In the eyes of everyone else, her investigation becomes distracted by an interest in what the kidnapper thinks he's avenging. Geographically, it takes the investigators all the way to what is apparently referred to as "peripheral Denmark" by Copenhagen politicians. The show itself forks into several distracting obsessions. The Prime Minister becomes distracted from his reelection campaign by an obsession with his dead son (for him Emilie is a proxy for this loss). Emilie's parents are obsessed with finding her, distracting the father from running the Zeeland corporation, and distracting the mother from her relationship with her boyfriend. Sarah Lund becomes obsessed with solving the murder of the kidnapper's daughter years ago. Which case is the distraction from the other is a matter of ideology. The police are predictably interested only in finding the kidnap victim and punishing the kidnapper. Lund's interest is, at least symbolically, in the cause of which the kidnapping is an effect.

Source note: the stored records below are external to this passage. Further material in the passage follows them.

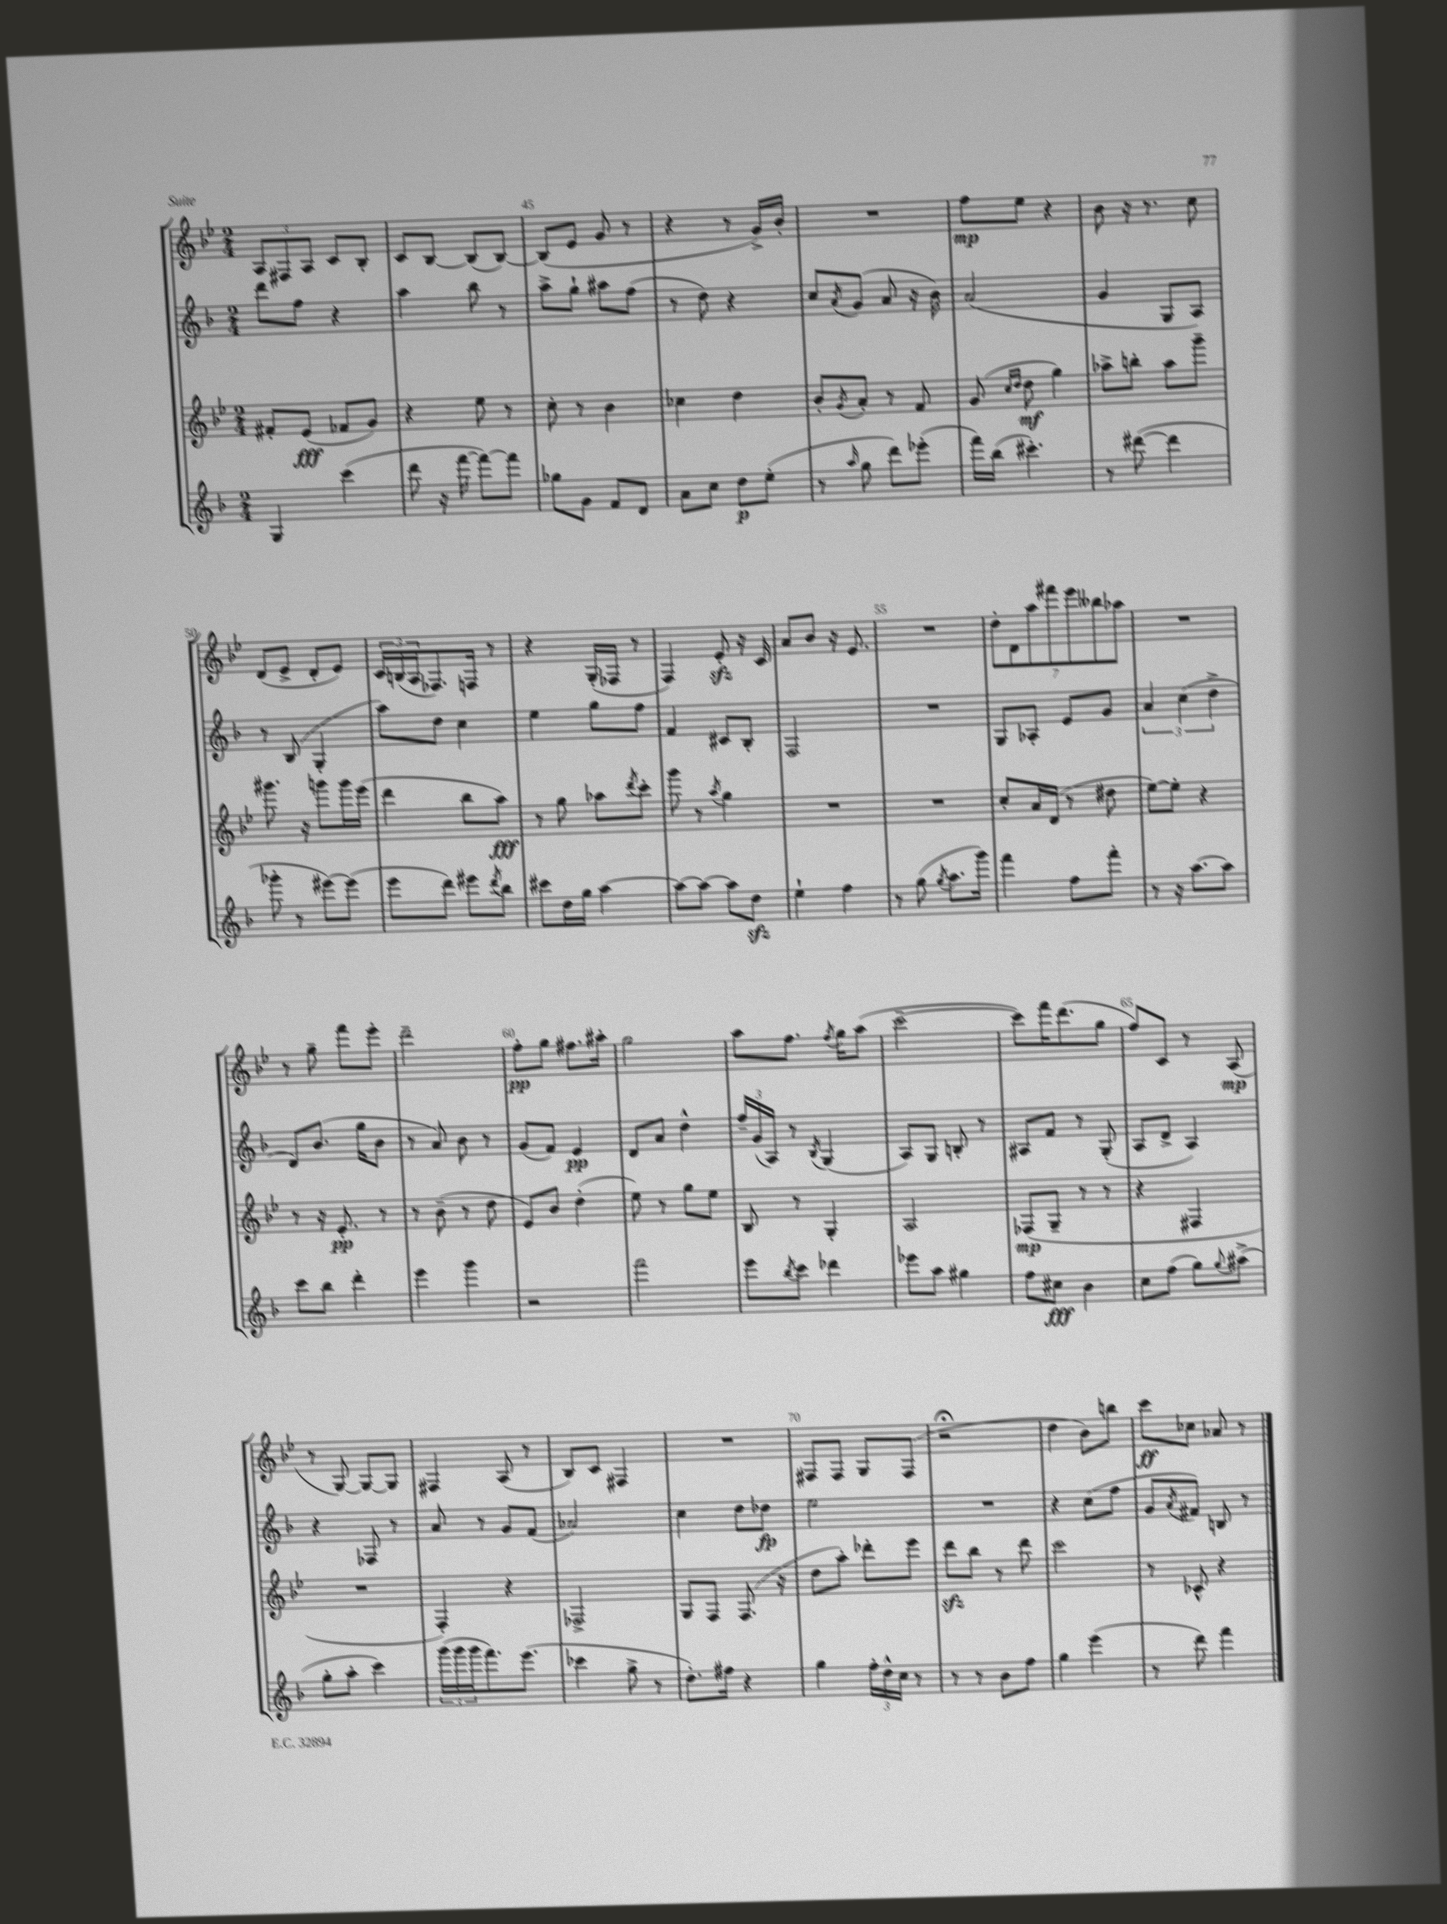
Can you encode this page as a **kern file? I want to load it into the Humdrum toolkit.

**kern	**kern	**kern	**kern
*staff4	*staff3	*staff2	*staff1
*clefG2	*clefG2	*clefG2	*clefG2
*k[b-]	*k[b-e-]	*k[b-]	*k[b-e-]
*M2/4	*M2/4	*M2/4	*M2/4
4G	8f#'	8ddd	12A
.	.	.	12F#
.	(8e-	8ff	.
.	.	.	12A
(4ccc	8f-	4r	8c
.	8g)	.	8B-'
=	=	=	=
8ddd	4r	4aa	8c
16r	.	.	[8B-
[16fff	.	.	.
8fff_)	8ee-	8bb-	(8B-]
8fff]	8r	8r	[8B-)
=	=	=	=
8gg-	8cc'	8aa^	(8B-]
8g	8r	8gg`	8e-
8f	4b-	8aa#	8g
8d	.	(8ff	8r
=	=	=	=
8a	4cc-	8r	4r
8cc	.	8dd)	.
8dd	4dd	4r	8r
(8ee'	.	.	16g^)
.	.	.	16b-'
=	=	=	=
8r	8b-'	8cc	2r
16qqaa	8qg	8qa	.
8gg	8a'	(8g	.
8ddd)	8r	8a	.
(8eee-'	8f	16r	.
.	.	16b-)	.
=	=	=	=
16fff)	(8g	(2a	8ff
(16bb-	.	.	.
.	16qqcc	.	.
.	16qqdd	.	.
4.ccc#')	8dd	.	8ee-
.	4gg)	.	4r
=	=	=	=
8r	8aa-^	4g	8b-
([8ddd#	8bb'	.	16r
.	.	.	8.r
4ddd#]	8aa-	8G	.
.	8ggg~	8A)	8cc
=	=	=	=
8ggg-'	8.ggg#	8r	(8d
8r	.	(8B-	8e-^
.	16r	.	.
[8eee#)	8ggg	4G'	8d'
(8eee#]	16ggg	.	8e-)
.	(16eee-	.	.
=	=	=	=
8eee	4ddd	8aa)	24c
.	.	.	(24B
.	.	.	24A
8ddd)	.	8dd	8.F-)
8eee#	8bb-	4cc	.
.	.	.	16F
8qddd	.	.	.
8bb-	8aa)	.	8r
=	=	=	=
8ccc#	8r	4ee	4r
16dd	8gg	.	.
16gg	.	.	.
[4aa	8aa-	8gg	(16G'
.	.	.	16F-
.	8qddd	.	.
.	8ccc'	8ff	8r
=	=	=	=
8aa_	8ggg	4f	4F)
8aa_	8r	.	.
.	8qaa	.	.
8aa]	4gg	8c#	8e-'
8dd	.	8B-'	16r
.	.	.	16c
=	=	=	=
4ee`	2r	2F	8a
.	.	.	8b-
4ff	.	.	16r
.	.	.	8.e-
=	=	=	=
8r	2r	2r	2r
(8gg	.	.	.
8qgg	.	.	.
8.aa	.	.	.
16ggg)	.	.	.
=	=	=	=
4fff	8cc'	8G	14dd'
.	.	.	14d
.	16a	8A-'	.
.	.	.	14aa
.	(16d	.	.
.	.	.	14fff#
8ff	8r	8e	.
.	.	.	14eee-
.	.	.	14bb--
8fff'	8dd#	8g	.
.	.	.	14aa-
=	=	=	=
8r	[8ee-)	6a	2r
16r	8ee-']	.	.
.	.	(6cc	.
[8.aa	.	.	.
.	4r	.	.
.	.	6dd^	.
8aa]	.	.	.
=	=	=	=
8ccc	8r	8d)	8r
8bb-	16r	(8.b-	8gg~
.	8.e-'	.	.
4ddd'	.	.	8fff
.	.	16gg	.
.	8r	8b-	8eee-'
=	=	=	=
4eee	8r	8r	2ddd~
.	(8b-~	8a)	.
4ggg	8r	8b-	.
.	8dd	8r	.
=	=	=	=
2r	8e-)	(8g	8ff'
.	8b-	8f)	8gg
.	(4dd'	4e	8.ff#
.	.	.	16aa#'
=	=	=	=
2fff	8ee-)	8d	2gg
.	8r	8a	.
.	8gg	4dd^^	.
.	8ee-	.	.
=	=	=	=
8eee	8B-	24ff~	8aa
.	.	(24g	.
.	.	24A)	.
8qbb-	.	.	.
8ccc	8r	8r	8.ff
.	.	8qB-	.
4ddd-	4G'	(4G	.
.	.	.	8qff
.	.	.	16gg
.	.	.	(8aa
=	=	=	=
8eee-	2A	8A)	[2ccc~
8aa	.	8G	.
4gg#	.	8B'	.
.	.	8r	.
=	=	=	=
8ff	(8F-	8A#	8ccc])
8cc#	8G~	8f	16fff
.	.	.	(8.ddd
4b-	8r	8r	.
.	8r	(8G'	8gg
=	=	=	=
8cc	4r	8A	8ff)
(8ff	.	8d^	8c
8gg)	4F#	4A)	8r
8qqgg	.	.	.
(8aa#^	.	.	(8A
=	=	=	=
8gg'	2r	4r	8r
8aa'	.	.	[8G)
4ccc)	.	8F-	8G_
.	.	8r	8G]
=	=	=	=
(24ggg	4F')	8a	4F#
24ggg	.	.	.
24ggg	.	.	.
8.fff)	.	8r	.
.	4r	8g	(8A
(8.eee	.	.	.
.	.	(8f	8r
=	=	=	=
4ccc-	2F-^	2a-)	8B-)
.	.	.	8c
8gg^	.	.	4F#
8r	.	.	.
=	=	=	=
8.dd')	8G	4cc	2r
.	8F	.	.
16ff#	.	.	.
4r	(8.F	8dd	.
.	.	8dd-	.
.	16r	.	.
=	=	=	=
4gg	8dd	2ee	8F#
.	8aa')	.	8F#
24ff'	8ddd-'	.	8G
24dd^^	.	.	.
24cc	.	.	.
8r	8eee-	.	(8F#
=	=	=	=
8r	8ddd	2r	2r;
8r	8bb-	.	.
8b-	8r	.	.
8ff	8ddd	.	.
=	=	=	=
4gg	2ccc	4r	4dd
(4eee	.	(8cc	8b-)
.	.	8ff	8bb
=	=	=	=
8r	8r	8g	8ccc
.	.	8qa	.
8ddd)	8c-^^	8f#)	8cc-
4fff	4r	8B	8a-
.	.	8r	8r
==	==	==	==
*-	*-	*-	*-
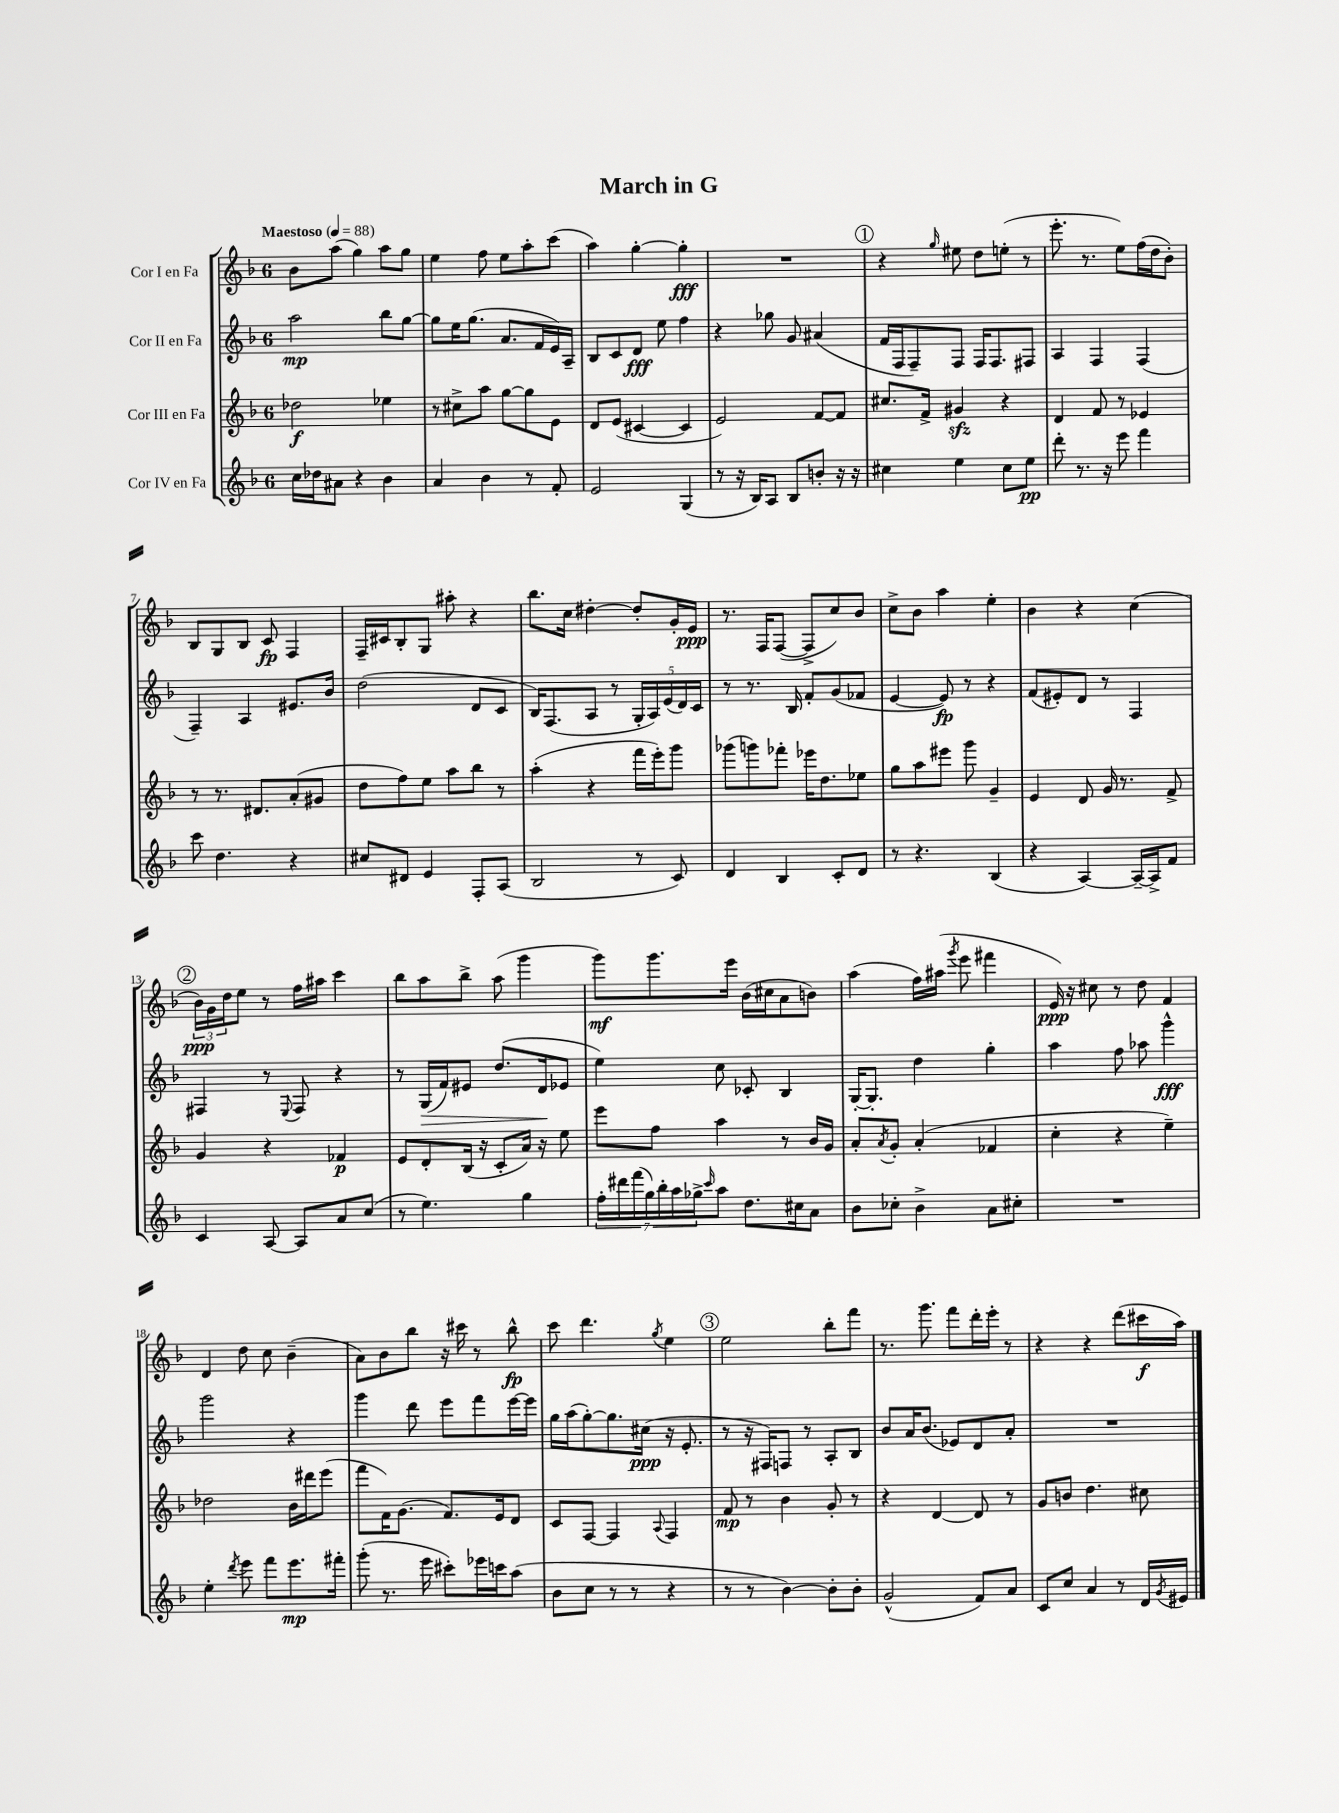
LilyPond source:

\header { title = "March in G" }
<<
\new StaffGroup <<
\new Staff = "s0" \with { instrumentName = "Cor I en Fa" } {
    \clef treble \key f \major \once \override Staff.TimeSignature.style = #'single-digit \time 6/8 \tempo "Maestoso" 4 = 88
    bes'8 a''8( g''4) a''8 g''8 |
    e''4 f''8 e''8 a''8-. c'''8( |
    a''4) g''4~-. g''4-.\fff |
    R2. |
    \mark \markup { \circle "1" } r4 \grace { g''16 } eis''8 d''8 e''8-.( r8 |
    e'''8.-. r8. e''8) f''16( d''16 bes'8-.) |
    bes8 g8 bes8 c'8\fp f4 |
    f16-- cis'16 bes8-. g8 ais''8-. r4 |
    bes''8. c''16 dis''4~-. dis''8-. g'16-. e'16\ppp |
    r8. f16 f8~( f8-> c''8) bes'8 |
    c''8-> bes'8 a''4 e''4-. |
    bes'4 r4 c''4( |
    \mark \markup { \circle "2" } \tuplet 3/2 { bes'16\ppp) g'16 d''16 } e''8 r8 f''16 ais''16 c'''4 |
    bes''8 a''8 bes''8-> a''8( g'''4 |
    g'''8\mf) g'''8. e'''16 bes'16( cis''16 a'8 b'8) |
    a''4( f''16) ais''16( \acciaccatura { g'''8 } e'''8 fis'''4 |
    e'16\ppp) r16 cis''8 r8 d''8 f'4 |
    d'4 d''8 c''8 bes'4--( |
    a'8) bes'8 bes''8 r16 cis'''16 r8 bes''8-^\fp |
    c'''8 d'''4. \acciaccatura { g''8 } e''4 |
    \mark \markup { \circle "3" } e''2 bes''8-. f'''8 |
    r8. g'''8. f'''8 d'''16-. e'''16-. r8 |
    r4 r4 d'''8( cis'''16\f a''16) \bar "|." |
}
\new Staff = "s1" \with { instrumentName = "Cor II en Fa" } {
    \clef treble \key f \major \once \override Staff.TimeSignature.style = #'single-digit \time 6/8
    a''2\mp bes''8 g''8~ |
    g''8 e''16 g''8.( a'8. f'16 e'16) a16-- |
    bes8 c'8 d'8\fff e''8 f''4 |
    r4 ges''8 g'8 ais'4( |
    \mark \markup { \circle "1" } f'16 f16 f8--) f8 f16 f8. fis8 |
    a4 f4 f4( |
    f4--) a4 eis'8. bes'16 |
    d''2( d'8 c'8 |
    bes16) f8.( a8 r8 \tuplet 5/4 { g16-. a16) e'16( d'16) c'16 } |
    r8 r8. bes16 f'8-. g'8( fes'8 |
    e'4~ e'8\fp) r8 r4 |
    f'8( eis'8-.) d'8 r8 f4 |
    \mark \markup { \circle "2" } fis4 r8 \appoggiatura { e8 } fis8 r4 |
    r8 g16\>( f'16) eis'8 d''8.( d'16\! ees'8 |
    e''4) c''8 ces'8-. bes4 |
    g16~-. g8.-. d''4 g''4-. |
    a''4 f''8 aes''8 g'''4-^\fff |
    g'''2 r4 |
    g'''4 d'''8 e'''8 f'''8 e'''16~ e'''16 |
    g''16 a''16( g''8~-.) g''8. cis''16\ppp( r16 e'8.-. |
    \mark \markup { \circle "3" } r8 r16 fis16) f8 r8 a8-. bes8 |
    bes'8 a'16 bes'8.( ees'8) d'8 a'8-. |
    R2. \bar "|." |
}
\new Staff = "s2" \with { instrumentName = "Cor III en Fa" } {
    \clef treble \key f \major \once \override Staff.TimeSignature.style = #'single-digit \time 6/8
    des''2\f ees''4 |
    r8 cis''8-> a''8 g''8~ g''8 e'8 |
    d'8 e'8( cis'4~ cis'4 |
    e'2) f'8~ f'8 |
    \mark \markup { \circle "1" } cis''8. f'16-> gis'4\sfz r4 |
    d'4 f'8 r8 ees'4 |
    r8 r8. dis'8. a'8-.( gis'8 |
    d''8 f''8) e''8 a''8 bes''8 r8 |
    a''4-.( r4 f'''16 e'''16-.) g'''8 |
    ges'''8( g'''8) fes'''8-. ees'''16 d''8. ees''8 |
    g''8 a''8 eis'''8 g'''8 g'4-- |
    e'4 d'8 g'16 r8. f'8-> |
    \mark \markup { \circle "2" } g'4 r4 fes'4\p |
    e'8 d'8-. bes16( r16 c'8-. a'16) r16 e''8 |
    e'''8 f''8 a''4 r8 bes'16 g'16 |
    a'8-. \acciaccatura { a'8 } g'8-. a'4-.( fes'4 |
    c''4-. r4 e''4--) |
    des''2 bes'16 dis'''16 e'''8( |
    f'''8 f'16) g'8.( f'8.) e'16 d'8 |
    c'8 f8~ f4 \appoggiatura { a8 } f4 |
    \mark \markup { \circle "3" } f'8\mp r8 bes'4 g'8-. r8 |
    r4 d'4~ d'8 r8 |
    g'8 b'8 d''4. cis''8 \bar "|." |
}
\new Staff = "s3" \with { instrumentName = "Cor IV en Fa" } {
    \clef treble \key f \major \once \override Staff.TimeSignature.style = #'single-digit \time 6/8
    c''16 des''16 ais'8 r4 bes'4 |
    a'4 bes'4 r8 f'8-. |
    e'2 g4( |
    r8 r16 bes16) a8 bes8 b'8-. r16 r16 |
    \mark \markup { \circle "1" } cis''4 e''4 cis''8 e''8\pp |
    d'''8-. r8. r16 e'''8 f'''4 |
    c'''8 d''4. r4 |
    cis''8 dis'8 e'4 f8-. a8( |
    bes2 r8 c'8) |
    d'4 bes4 c'8-. d'8 |
    r8 r4. bes4( |
    r4 a4~) a16~-- a16-> f'8 |
    \mark \markup { \circle "2" } c'4 a8~ a8 a'8 c''8( |
    r8 e''4.) g''4 |
    \tuplet 7/4 { f''16-. dis'''16 f'''16( g''16) bes''16-. a''16 ges''16-> } \grace { c'''16 } a''8 d''8. cis''16 a'8 |
    bes'8 ces''8-. bes'4-> a'8 cis''8-. |
    R2. |
    e''4-. \acciaccatura { d'''8 } e'''8 f'''8 e'''8.\mp fis'''16-. |
    g'''8-.( r8. e'''16 cis'''8-.) ees'''16 c'''16 a''8( |
    bes'8 c''8 r8 r8 r4 |
    \mark \markup { \circle "3" } r8 r8 bes'4~) bes'8-. bes'8-. |
    g'2-^( f'8) a'8 |
    c'8 c''8 a'4 r8 d'16 \acciaccatura { g'8 } eis'16 \bar "|." |
}
>>
>>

Emilie's life is a token traded among politicians and their constituents. As well as the parallel to losing his son, the PM is interested in her fate because if she's not found alive before the election, people will blame him for it, lose faith in the government, and he'll lose. The country's feeling toward their government is invested in her: The police's competence in finding her reveals the government's decency, not its self-interest. What manifests as a sentimental issue is a political one. The PM finds himself on the negative side of this logic in the death of his son. When Lund and Borch question him about his son, they try to draw connections between his son's suicide and his trip to Jutland, where they suspect him of murdering the kidnapper's daughter. "No," he says, "they're not connected. He was depressed." His acceptance of his son's apparent feeling as the ultimate explanation ends up concealing the politics of his son's death, which was not suicide, but occurred because of a concealed effort to conceal the indicting evidence he saw while in Jutland. He is initially furious when he finds this out, but in the end, the PM accepts the lame explanation that his son died because of an accident--an explanation more meaningless than deceitful--and goes on politicking.

With similarly glazed eyes, the police has no interest in investigating the death of the kidnapper's daughter beyond appeasing him enough to lead them to Emilie. It would destroy, rather than bolster confidence. Because the murderer is the assistant of the CEO of a corporation that the the Danish economy is said to depend upon, uncovering him would be counterproductive in more than one sense.

The spectacular rescue of a female victim restores the government, the nation, the family, and the economy. The PM is no longer distracted from victory by his dead son, the nation is no longer distracted by the thought of sexual violence, Emilie's mother is no longer distracted by her problems with Emilie's father, and nobody is distracted anymore by the economically disastrous possibility of the Zeeland corporation leaving Denmark, nor by the coercion that such a union is bound by. In short, Emilie may now return to the attic.

As the kidnapper once did, the man who raped and murdered the kidnapper's daughter confidently dictates fate to Lund: he will never be held responsible. Lund kills him, gets on a plane, and leaves Denmark. Which is more than but also exactly what she has ever done--the most "distracted," the most "obsessive," the most "unfeeling" she has been, and the farthest she has "run."